Il Premio Campiello, il prestigioso concorso letterario nazionale organizzato dagli Industriali del Veneto, è arrivato a Milano.
Ed è arrivato grazie a Umana, main partner del Premio, che con la collaborazione di Fondazione Il Campiello e il patrocinio di Assolombarda, il 27 giugno ha ideato e realizzato la tappa milanese degli Incontri con la Cinquina Finalista, riunendo gli autori in una serata inedita nel prestigioso spazio dell’ARMANI/SILOS di via Bergognone. A parlare di storie, di libri, di cultura, e di impresa.
Una cinquina di altissimo profilo, selezionata da una Giuria dei Letterati (formata da personalità rappresentative del mondo culturale italiano) fra 280 opere in concorso.
Madrina e presentatrice dell’evento Mia Ceran, giornalista e conduttrice di numerosi programmi televisivi.
I libri, e i loro autori, sono stati dunque al centro di una serata-spettacolo che ha visto alternarsi il dialogo con i finalisti, le letture di Leo De Colle e Mariangeles Torres, attori del Piccolo Teatro di Milano, e i suggestivi accompagnamenti musicali del maestro Luciano Zadro (chitarra) e dal maestro Paolo Favini (sassofono).
Vicina alle aziende, parte essa stessa di questo mondo, Umana ha voluto fortemente accompagnare il Premio Campiello di Confindustria Veneto perché rappresenta una delle massime eccellenze del nostro sistema culturale. Fatto di talenti che vanno sostenuti e storie che vanno raccontate.
“Il campiello – ha detto Maria Raffaella Caprioglio, presidente di Umana nel suo saluto introduttivo – è il luogo simbolo della vita pubblica veneziana. Ci si raccoglie attorno alle “vere da pozzo” dei campielli veneziani per raccontare e raccontarsi. Per concludere negozi, per condividere le proprie storie. Già nel nome il Premio Campiello porta con sé il suo senso, l’idea della connessione fra la gente, dello scambio, del dialogo fra le persone. Il Campiello è espressione di una imprenditoria lungimirante, che investe sugli elementi fondamentali e costitutivi di una comunità.

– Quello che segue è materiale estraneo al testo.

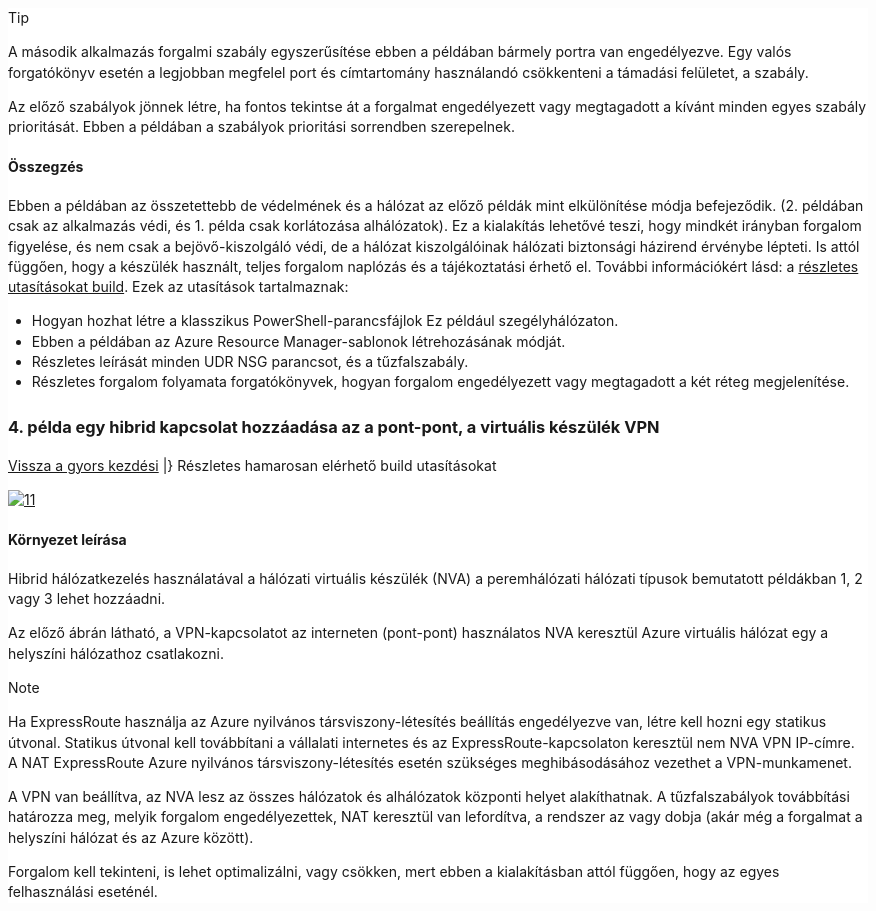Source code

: > [!TIP]
> A második alkalmazás forgalmi szabály egyszerűsítése ebben a példában bármely portra van engedélyezve. Egy valós forgatókönyv esetén a legjobban megfelel port és címtartomány használandó csökkenteni a támadási felületet, a szabály.
>
>

Az előző szabályok jönnek létre, ha fontos tekintse át a forgalmat engedélyezett vagy megtagadott a kívánt minden egyes szabály prioritását. Ebben a példában a szabályok prioritási sorrendben szerepelnek.

#### <a name="conclusion"></a>Összegzés
Ebben a példában az összetettebb de védelmének és a hálózat az előző példák mint elkülönítése módja befejeződik. (2. példában csak az alkalmazás védi, és 1. példa csak korlátozása alhálózatok). Ez a kialakítás lehetővé teszi, hogy mindkét irányban forgalom figyelése, és nem csak a bejövő-kiszolgáló védi, de a hálózat kiszolgálóinak hálózati biztonsági házirend érvénybe lépteti. Is attól függően, hogy a készülék használt, teljes forgalom naplózás és a tájékoztatási érhető el. További információkért lásd: a [részletes utasításokat build][Example3]. Ezek az utasítások tartalmaznak:

* Hogyan hozhat létre a klasszikus PowerShell-parancsfájlok Ez például szegélyhálózaton.
* Ebben a példában az Azure Resource Manager-sablonok létrehozásának módját.
* Részletes leírását minden UDR NSG parancsot, és a tűzfalszabály.
* Részletes forgalom folyamata forgatókönyvek, hogyan forgalom engedélyezett vagy megtagadott a két réteg megjelenítése.

### <a name="example-4-add-a-hybrid-connection-with-a-site-to-site-virtual-appliance-vpn"></a>4. példa egy hibrid kapcsolat hozzáadása az a pont-pont, a virtuális készülék VPN
[Vissza a gyors kezdési](#fast-start) |} Részletes hamarosan elérhető build utasításokat

[![11]][11]

#### <a name="environment-description"></a>Környezet leírása
Hibrid hálózatkezelés használatával a hálózati virtuális készülék (NVA) a peremhálózati hálózati típusok bemutatott példákban 1, 2 vagy 3 lehet hozzáadni.

Az előző ábrán látható, a VPN-kapcsolatot az interneten (pont-pont) használatos NVA keresztül Azure virtuális hálózat egy a helyszíni hálózathoz csatlakozni.

> [!NOTE]
> Ha ExpressRoute használja az Azure nyilvános társviszony-létesítés beállítás engedélyezve van, létre kell hozni egy statikus útvonal. Statikus útvonal kell továbbítani a vállalati internetes és az ExpressRoute-kapcsolaton keresztül nem NVA VPN IP-címre. A NAT ExpressRoute Azure nyilvános társviszony-létesítés esetén szükséges meghibásodásához vezethet a VPN-munkamenet.
>
>

A VPN van beállítva, az NVA lesz az összes hálózatok és alhálózatok központi helyet alakíthatnak. A tűzfalszabályok továbbítási határozza meg, melyik forgalom engedélyezettek, NAT keresztül van lefordítva, a rendszer az vagy dobja (akár még a forgalmat a helyszíni hálózat és az Azure között).

Forgalom kell tekinteni, is lehet optimalizálni, vagy csökken, mert ebben a kialakításban attól függően, hogy az egyes felhasználási eseténél.


[0]: ./media/best-practices-network-security/flowchart.png "biztonsági beállítások folyamatábrája"
[2]: ./media/best-practices-network-security/azuresecurityfeatures.png "azure biztonsági funkciói"
[3]: ./media/best-practices-network-security/dmzcorporate.png "A Szegélyhálózaton a vállalati hálózat"
[4]: ./media/best-practices-network-security/azuresecurityarchitecture.png "azure biztonsági architektúrája"
[5]: ./media/best-practices-network-security/dmzazure.png "DMZ egy Azure virtuális hálózatban"
[6]: ./media/best-practices-network-security/dmzhybrid.png "három biztonsági határokat hibrid hálózat"
[7]: ./media/best-practices-network-security/example1design.png "DMZ az NSG bejövő"
[8]: ./media/best-practices-network-security/example2design.png "DMZ NVA és NSG bejövő"
[9]: ./media/best-practices-network-security/example3design.png "kétirányú DMZ NVA, NSG és UDR"
[10]: ./media/best-practices-network-security/example3firewalllogical.png "a tűzfalszabályok logikai ábrázolása"
[11]: ./media/best-practices-network-security/example3designoptions.png "az NVA DMZ csatlakoztatott hibrid hálózati"
[12]: ./media/best-practices-network-security/example4designs2s.png "az a pont-pont VPN-nel csatlakoztatott NVA DMZ"
[13]: ./media/best-practices-network-security/example4networklogical.png "NVA szempontjából logikai hálózat"
[14]: ./media/best-practices-network-security/example5designoptions.png "Azure átjáróval DMZ csatlakoztatott pont-pont hibrid hálózati"
[15]: ./media/best-practices-network-security/example5designs2s.png "DMZ Azure átjáró telephelyek közötti VPN használatával"
[16]: ./media/best-practices-network-security/example6designoptions.png "DMZ-átjáróval Azure ExpressRoute hibrid hálózati csatlakoztatva"
[17]: ./media/best-practices-network-security/example6designexpressroute.png "DMZ Azure ExpressRoute kapcsolattal átjáróval"
[TrustCenter]: https://azure.microsoft.com/support/trust-center/compliance/
[Example1]: ./virtual-network/virtual-networks-dmz-nsg.md
[Example2]: ./virtual-network/virtual-networks-dmz-nsg-fw-asm.md
[Example3]: ./virtual-network/virtual-networks-dmz-nsg-fw-udr-asm.md
[Example4]: ./virtual-network/virtual-networks-hybrid-s2s-nva-asm.md
[Example5]: ./virtual-network/virtual-networks-hybrid-s2s-agw-asm.md
[Example6]: ./virtual-network/virtual-networks-hybrid-expressroute-asm.md
[Example7]: ./virtual-network/virtual-networks-vnet2vnet-direct-asm.md
[Example8]: ./virtual-network/virtual-networks-vnet2vnet-transit-asm.md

Ed è proprio l’incontro la caratteristica – e il successo – di questo prestigioso premio letterario. Una strategica e riuscitissima osmosi tra il mondo dell’impresa, quello della cultura e quello della bellezza. Il luogo in cui ci troviamo, l’Armani/Silos, è esso stesso luogo della bellezza, dell’arte, dell’eccellenza della manifattura italiana che è anch’essa arte.

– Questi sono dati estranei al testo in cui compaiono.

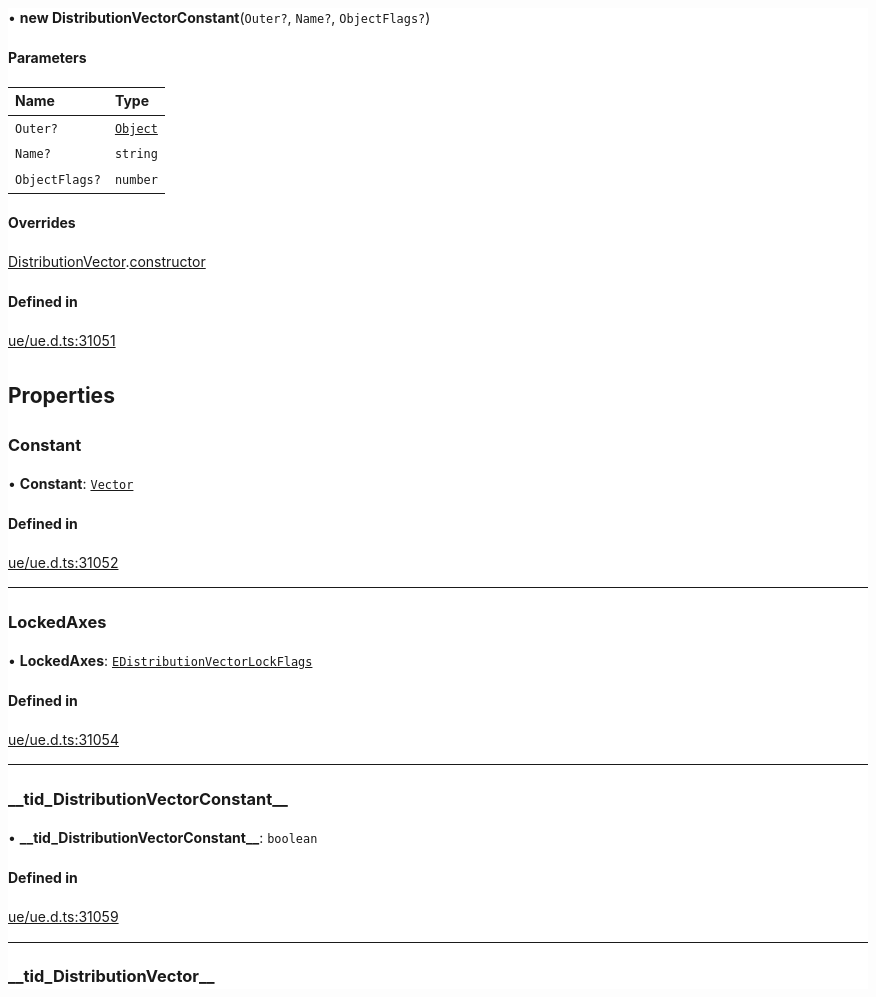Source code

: • **new DistributionVectorConstant**(`Outer?`, `Name?`, `ObjectFlags?`)

#### Parameters

| Name | Type |
| :------ | :------ |
| `Outer?` | [`Object`](ue_ue.Object.md) |
| `Name?` | `string` |
| `ObjectFlags?` | `number` |

#### Overrides

[DistributionVector](ue_ue.DistributionVector.md).[constructor](ue_ue.DistributionVector.md#constructor)

#### Defined in

[ue/ue.d.ts:31051](https://github.com/YugMetaverse/yug_typings/blob/b7d9b19/ue/ue.d.ts#L31051)

## Properties

### Constant

• **Constant**: [`Vector`](ue_ue_s.Vector.md)

#### Defined in

[ue/ue.d.ts:31052](https://github.com/YugMetaverse/yug_typings/blob/b7d9b19/ue/ue.d.ts#L31052)

___

### LockedAxes

• **LockedAxes**: [`EDistributionVectorLockFlags`](../enums/ue_ue.EDistributionVectorLockFlags.md)

#### Defined in

[ue/ue.d.ts:31054](https://github.com/YugMetaverse/yug_typings/blob/b7d9b19/ue/ue.d.ts#L31054)

___

### \_\_tid\_DistributionVectorConstant\_\_

• **\_\_tid\_DistributionVectorConstant\_\_**: `boolean`

#### Defined in

[ue/ue.d.ts:31059](https://github.com/YugMetaverse/yug_typings/blob/b7d9b19/ue/ue.d.ts#L31059)

___

### \_\_tid\_DistributionVector\_\_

Impresa e cultura – ha concluso – sono il nostro patrimonio collettivo, fondamentali fattori di crescita economica e sociale. Sono pietre angolari su cui possiamo far crescere valori, innovazione, creatività. E qualità del capitale umano”.
Prima degli interventi, Mia Ceran ha letto l’indirizzo di saluto della Città di Milano del sindaco Giuseppe Sala.